Turn the data from this wide format into long format, using the gather() function with the arguments key = "style_n" and value = "style".

band_gather <- gather(band_separate,
                      "style_n", "style",
                      s1:s4)

Question 4

As you can see, not all bands has 4 or more style descriptions, leaving a lot of NAs in our data.
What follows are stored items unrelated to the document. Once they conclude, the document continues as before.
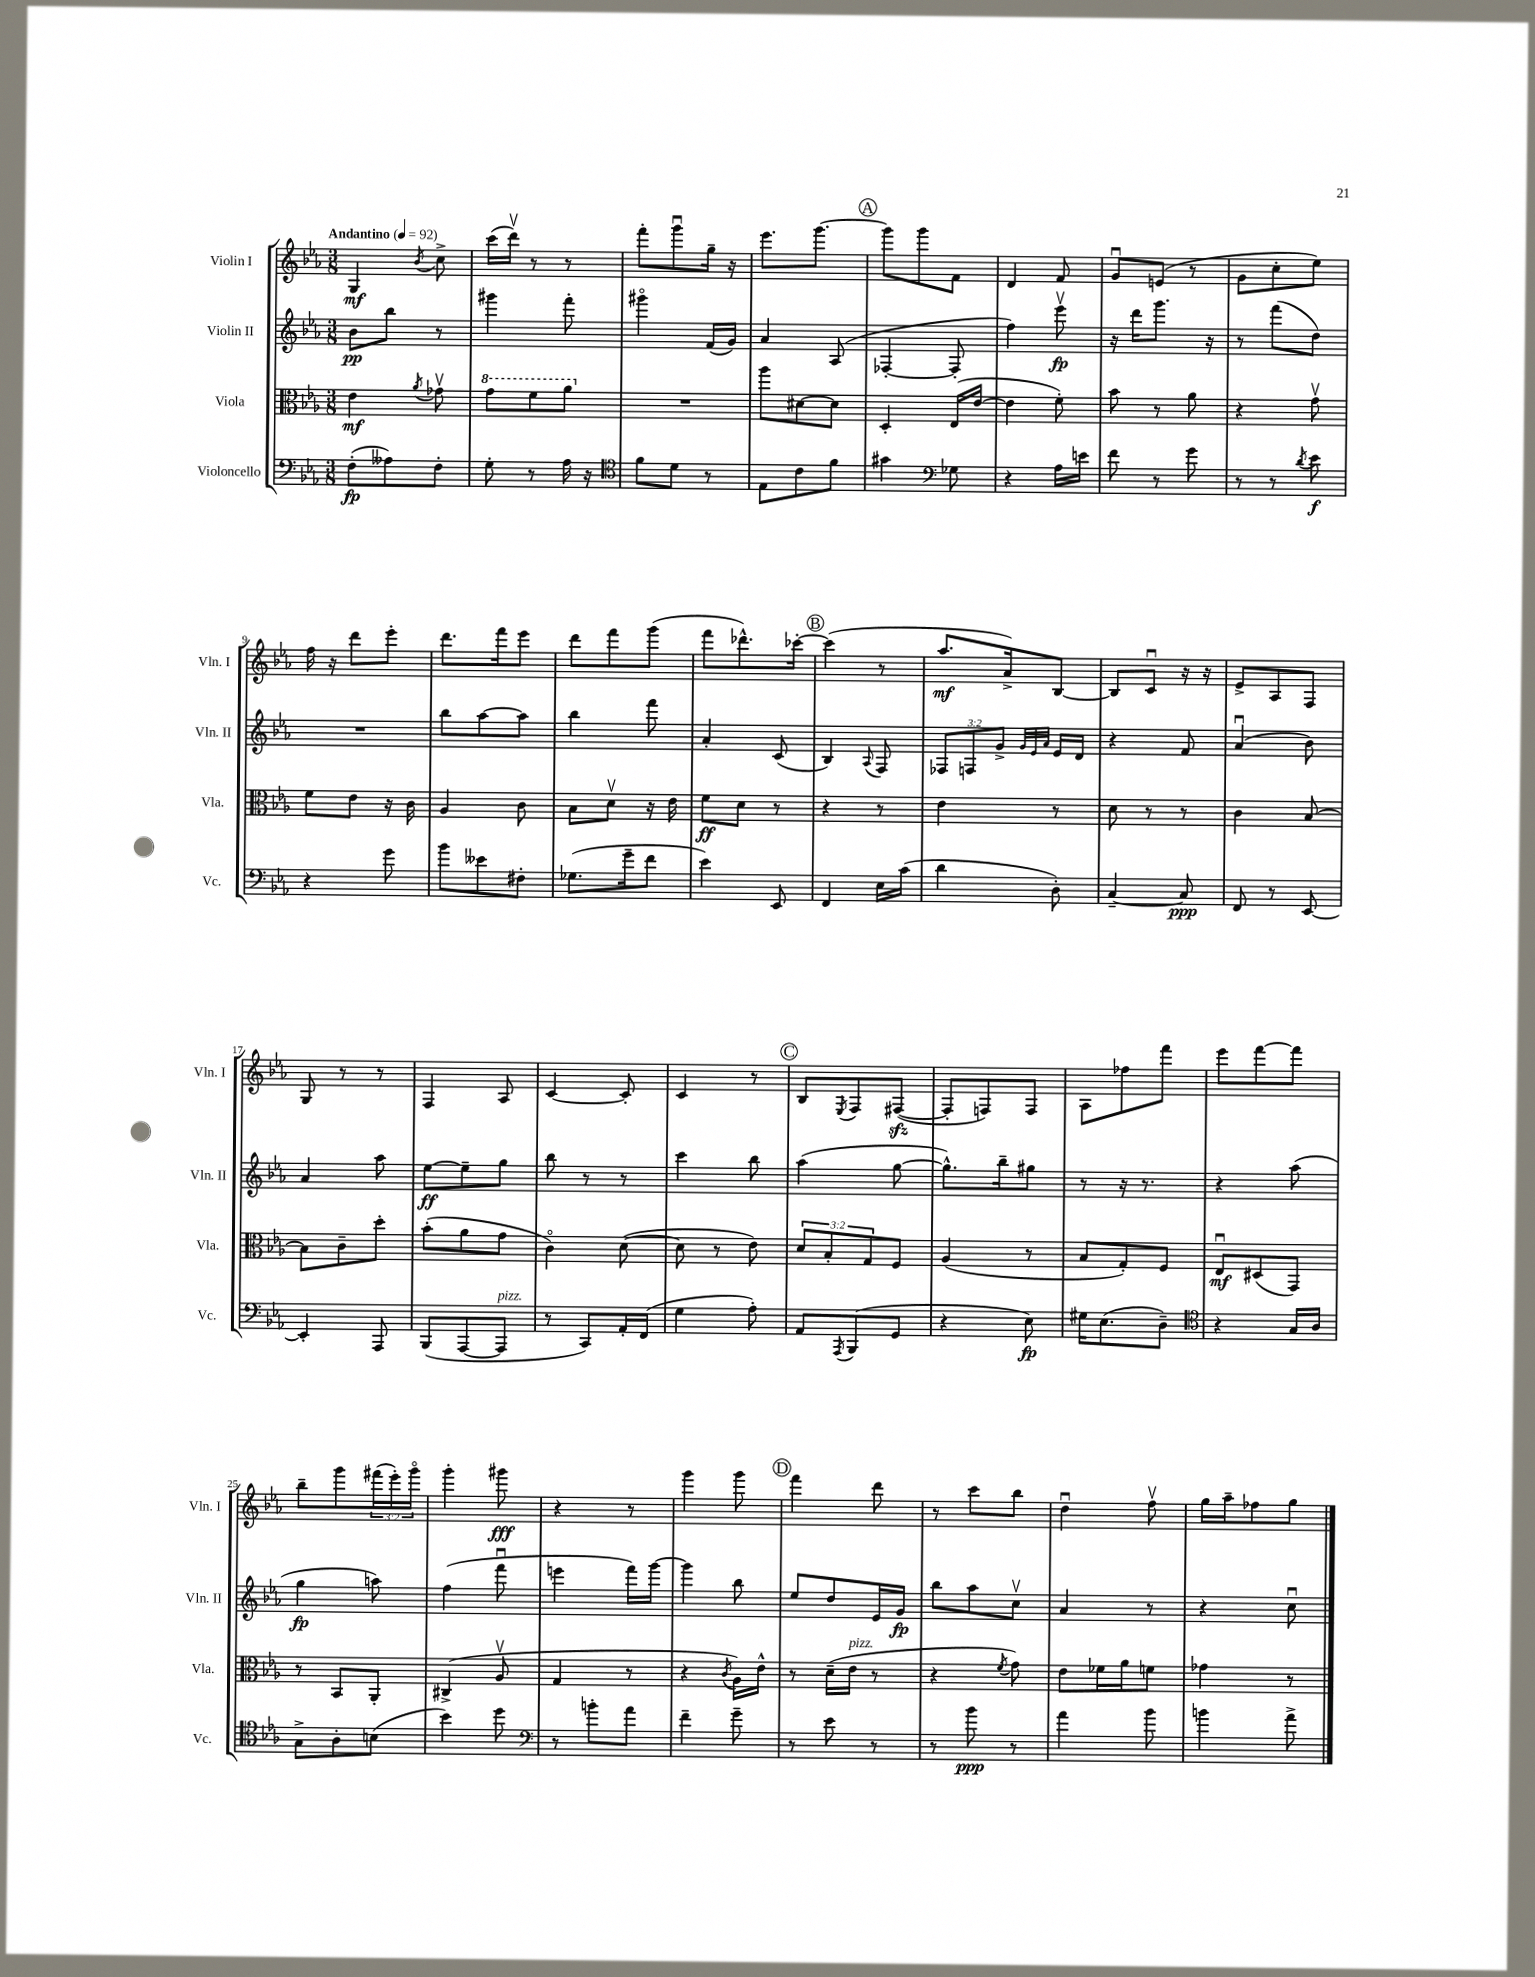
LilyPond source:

<<
\new StaffGroup <<
\new Staff = "s0" \with { instrumentName = "Violin I" shortInstrumentName = "Vln. I" } {
    \clef treble \key ees \major \numericTimeSignature \time 3/8 \override Staff.TupletNumber.text = #tuplet-number::calc-fraction-text \tempo "Andantino" 4 = 92
    g4\mf \acciaccatura { bes'8 } c''8-> |
    c'''16( d'''16\upbow) r8 r8 |
    f'''8-. g'''8\downbow g''16-- r16 |
    ees'''8. g'''8.~ |
    \mark \markup { \circle "A" } g'''8 g'''8 f'8 |
    d'4 f'8 |
    g'8\downbow e'8( r8 |
    g'8 c''8-. ees''8) |
    f''16 r16 d'''8 ees'''8-. |
    d'''8. f'''16 ees'''8 |
    d'''8 f'''8 g'''8( |
    f'''8 des'''8.-^) ces'''16~-. |
    \mark \markup { \circle "B" } ces'''4( r8 |
    aes''8.\mf aes'16->) bes8~ |
    bes8 c'8\downbow r16 r16 |
    ees'8-> aes8 f8 |
    g8 r8 r8 |
    f4 aes8 |
    c'4~ c'8-. |
    c'4 r8 |
    \mark \markup { \circle "C" } bes8 \acciaccatura { ees8 } f8 fis8~\sfz( |
    fis8-. f8) f8 |
    aes8 fes''8 f'''8 |
    ees'''8 f'''8~ f'''8 |
    bes''8-- g'''8 \tuplet 3/2 { fis'''16( ees'''16-.) g'''16\flageolet } |
    g'''4-. gis'''8\fff |
    r4 r8 |
    g'''4 g'''8 |
    \mark \markup { \circle "D" } f'''4 d'''8 |
    r8 c'''8 bes''8 |
    d''4\downbow f''8\upbow |
    g''16 aes''16-- fes''8 g''8 \bar "|." |
}
\new Staff = "s1" \with { instrumentName = "Violin II" shortInstrumentName = "Vln. II" } {
    \clef treble \key ees \major \numericTimeSignature \time 3/8 \override Staff.TupletNumber.text = #tuplet-number::calc-fraction-text
    bes'8\pp bes''8 r8 |
    gis'''4 f'''8-. |
    gis'''4\flageolet f'16( g'16) |
    aes'4 aes8( |
    \mark \markup { \circle "A" } fes4~-. fes8-. |
    f''4) ees'''8\upbow\fp |
    r16 d'''16 g'''8. r16 |
    r8 f'''8( d''8) |
    R4. |
    bes''8 aes''8~ aes''8 |
    bes''4 f'''8 |
    aes'4-. c'8( |
    \mark \markup { \circle "B" } bes4) \appoggiatura { aes8 } f8 |
    \tuplet 3/2 { fes8 f8 g'8-> } \grace { g'32 ees'32 aes'32 } ees'16 d'16 |
    r4 f'8 |
    aes'4\downbow( bes'8) |
    aes'4 aes''8 |
    ees''8~\ff ees''8-- g''8 |
    bes''8 r8 r8 |
    c'''4 bes''8 |
    \mark \markup { \circle "C" } aes''4( g''8~ |
    g''8.-^) bes''16-- gis''8 |
    r8 r16 r8. |
    r4 aes''8( |
    g''4\fp a''8) |
    f''4( f'''8\downbow |
    e'''4 f'''16) g'''16~ |
    g'''4 bes''8 |
    \mark \markup { \circle "D" } ees''8 d''8 ees'16 g'16\fp |
    bes''8 aes''8 c''8\upbow |
    aes'4 r8 |
    r4 c''8\downbow \bar "|." |
}
\new Staff = "s2" \with { instrumentName = "Viola" shortInstrumentName = "Vla." } {
    \clef alto \key ees \major \numericTimeSignature \time 3/8 \override Staff.TupletNumber.text = #tuplet-number::calc-fraction-text
    ees'4\mf \acciaccatura { aes'8 } ges'8\upbow |
    \ottava #1 g''8 f''8 aes''8 \ottava #0 |
    R4. |
    aes''8 dis'8~ dis'8 |
    \mark \markup { \circle "A" } d4-. ees16( ees'16~ |
    ees'4 f'8-.) |
    bes'8 r8 aes'8 |
    r4 g'8\upbow |
    f'8 ees'8 r16 c'16 |
    aes4 c'8 |
    bes8 d'8\upbow r16 ees'16 |
    f'8\ff d'8 r8 |
    \mark \markup { \circle "B" } r4 r8 |
    ees'4 r8 |
    d'8 r8 r8 |
    c'4 bes8~ |
    bes8 c'8-- d''8-. |
    bes'8-.( aes'8 g'8 |
    c'4\flageolet) d'8~( |
    d'8 r8 ees'8) |
    \mark \markup { \circle "C" } \tuplet 3/2 { d'8 bes8-. g8 } f8 |
    aes4( r8 |
    bes8 g8-.) f8 |
    ees8\downbow\mf dis8( g,8) |
    r8 bes,8 aes,8-. |
    cis4->( aes8\upbow |
    g4 r8 |
    r4 \acciaccatura { c'8 } aes16) ees'16-^ |
    \mark \markup { \circle "D" } r8 d'16--( ees'16^\markup { \italic "pizz." } r8 |
    r4 \acciaccatura { f'8 } g'8) |
    ees'8 fes'16 aes'16 f'8 |
    ges'4 r8 \bar "|." |
}
\new Staff = "s3" \with { instrumentName = "Violoncello" shortInstrumentName = "Vc." } {
    \clef bass \key ees \major \numericTimeSignature \time 3/8
    f8-.\fp( aeses8) f8-. |
    g8-. r8 aes16 r16 |
    \clef tenor f'8 d'8 r8 |
    ees8 c'8 f'8 |
    \mark \markup { \circle "A" } gis'4 \clef bass ges8 |
    r4 aes16 e'16 |
    f'8 r8 g'8 |
    r8 r8 \acciaccatura { d'8 } ees'8\f |
    r4 g'8 |
    bes'8 eeses'8 fis8-. |
    ges8.( g'16-- f'8 |
    ees'4) ees,8 |
    \mark \markup { \circle "B" } f,4 ees16 c'16( |
    d'4 d8-.) |
    c4~-- c8\ppp |
    f,8 r8 ees,8~ |
    ees,4-. aes,,8 |
    bes,,8( aes,,8~ aes,,8^\markup { \italic "pizz." } |
    r8 c,8) aes,16-. f,16( |
    g4 aes8-.) |
    \mark \markup { \circle "C" } aes,8 \acciaccatura { aes,,8 } bes,,8( g,8 |
    r4 ees8\fp) |
    gis16 ees8.( d8--) |
    \clef tenor r4 g16 aes16 |
    g8-> aes8-. b8( |
    bes'4) d''8 |
    \clef bass r8 b'8-. aes'8 |
    f'4-- g'8-- |
    \mark \markup { \circle "D" } r8 ees'8 r8 |
    r8 bes'8\ppp r8 |
    aes'4 bes'8 |
    b'4 aes'8-> \bar "|." |
}
>>
>>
Filter out the rows that have styles of NA.

band_filtered <- filter(band_gather,
                        is.na(style) == F)

# also valid to use !is.na(style) as this and is.na(style) == F should produce the same outcome.

Question 5

To remove differences caused by capitalisations we should change style to lower case. We should also remove any white space before and after the descriptors.

Let us also change the split column… bands with “-” here are still active. We want to replace this value with the current year. A further problem is that the column is read by R as character information, not numeric.

band_mutated <- mutate(band_filtered,
                       style = tolower(style),
                       style = trimws(style),
                       split = ifelse(split == "-", 2017, split),
                       split = as.numeric(split))

# ifelse() is an example of a control flow statement- it allows you to set a simple decision making criterion
# if this is true, one thing will be done, if it is false another thing will be done
# it's arguments fall in the format of "ifelse(test, yes, no)"
# in our example, if year is "-", change it to 2017, otherwise leave it as the existing value of split.

band_mutated_2 <- mutate(band_filtered,
                       style = trimws(tolower(style)),
                       split = ifelse(split == "-", 2017, split),
                       split = as.numeric(split))

# it is also valid to "nest" functions within each other.
# functions done this way will be run from the inside out
# so for example:
# style = trimws(tolower(style)) will make them lower case, then remove whitespace
# I prefer to do them a step at a time, however, because nesting messes with my head.

Question 6

Group the data by style and summarise it by counting the number of bands with each style.

band_style_grouped <- group_by(band_mutated, style)

band_style_summary <- summarise(band_style_grouped,
                                n = n())

# n() is a "summary function" that is used within the "summarise()" function.
# there are a number of summary functions that are available that do different things
# n() counts the number of rows per group in that data set and stores it in a column named "n"
# n() never takes any arguments!
# mean() would calculate the mean of whatever variable you named within the brackets
# see the cheat sheet for a list of these.
# you can apply more than one summary function at a time.

Question 7

Now we want to find out what the top 10 styles of metal are. This will require us to arrange the summarised data in descending order and retain only the top 10 rows.

band_arranged <- arrange(band_style_summary, desc(n))

# the "n" used here is the column name that we assigned earlier! Not the summary function in this case. 

top_10 <- filter(band_arranged, row_number() < 11)
# here we are keeping only the row numbers that are less than 11, effectively keeping the top 10 descriptions as
# the table was are acting on is arranged in descending order

Question 8

Put this in a graph like you did before with the eyes data set.

You might want to pick a more “metal” colour palette than “spectral”. To see the palettes available load library(RColorBrewer) then display.brewer.all() in the console.

Using the argument direction = -1 within scale_fill_brewer() will reverse the colour scale making “black” metal actually black.

Change the x and y axes using labs() to suitable names.

top_10 %>%
  mutate(style = factor(style, levels = style)) %>%
  ggplot(aes(style, n, fill = style)) +
  geom_col(show.legend = F) +
  scale_fill_brewer(palette = "RdGy", direction = -1) +
  theme_classic() +
  labs(title = "Top 10 Metal Styles",
       x = "Metal Style",
       y = "Count of Bands")

Extra

Why not try piping all the steps to minimise the number of objects you create in the environment?

Now that you also have the capacity to calculate the longevity of each band, why not try finding who has lasted the longest (up to 2017, the date of the data set’s creation)?

What other visualisations could you apply to this set?